Later on, since coffee was bitter, we see that it was served along with sweet delicacies such as jewel-like confitures and clotted cream “kaymak” or a piece of lokum. The origin of the word “lokum” is actually “rahatü”l-hulkum,” which means passing easily through the throat. Over time, it was pronounced as rahat lokum and latilokum, and then simply called lokum. The British, on the other hand, initially called it morsels of delight or lumps of delight, meaning morsels of delightful flavor. According to researcher Mary Işın, E.C.C. Baillie, a British female traveler who came to Izmir by ship in the 1870s, was the first to give these delicacies a Turkish connection and called them Turkish Delight. Coming back to having something sweet along with coffee, Arif Bilgin suggests that this duo of clotted cream & jam, kaymak & reçel in Turkish, which was enjoyed as a base before sipping the coffee, started the custom of having breakfast as we know it today. No wonder we call breakfast, “kahvaltı,” meaning simply before coffee or a base for coffee. As it is the time of the sweetest holiday, all we need is a piece of “lokum” with “kahve” now, and preferably first thing in the morning before breakfast.

Sip of the Week:

The original Turkish coffee probably tasted much different from the ones we taste today. I thought of that matter when I attended a coffee tasting at Café Nero last week. The first coffee tasted in Istanbul originated from Ethiopia. But then the coffee trade changed hands, coffee spread around the world, and the Ottomans lost the coffee trade to the Europeans— in fact, from the 1730s onwards, New World coffees dominated the Ottoman market. Today, the origins of coffee have become very diverse, we are at a point to re-think coffee flavors and even talk about it.

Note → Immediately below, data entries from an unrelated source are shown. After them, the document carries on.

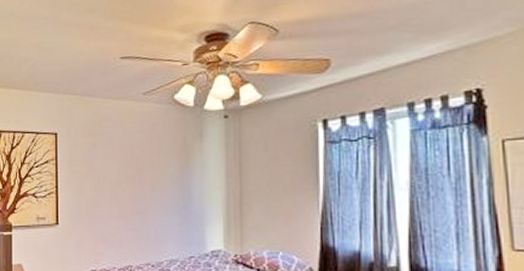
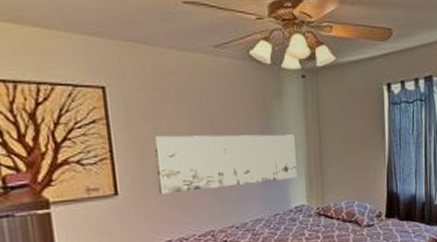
wall art: none [88,174,215,227] -> present [154,134,297,195]

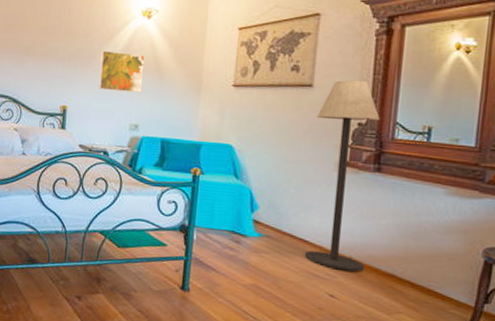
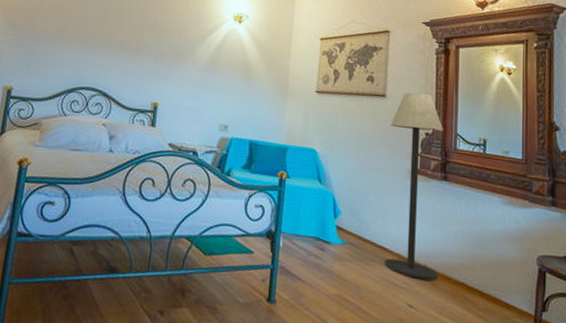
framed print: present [99,50,145,93] -> none [190,50,236,94]

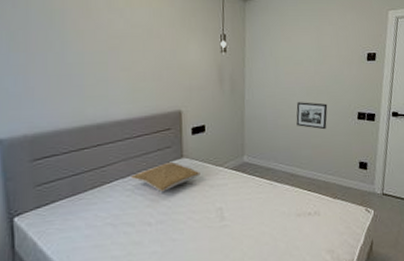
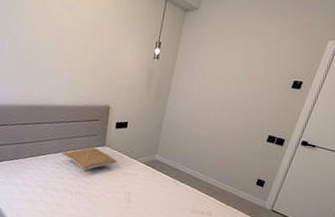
picture frame: present [296,102,328,130] -> none [208,116,242,145]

“Single Origin” coffees are not only from a single country, but from a single farm or plantation. The Rigoberto Franco Arroyave farm in the Antioquia region of Colombia, which we tasted last week, is produced exclusively for Caffè Nero. Colombian coffee tastes very different, having notes of toffee with black currant and hints of red apple. Now I dream of having my beans ground to fine powder-like consistency to make Turkish coffee, perhaps along with a morsel of cherry lokum, to create a new flavor duo for Bayram.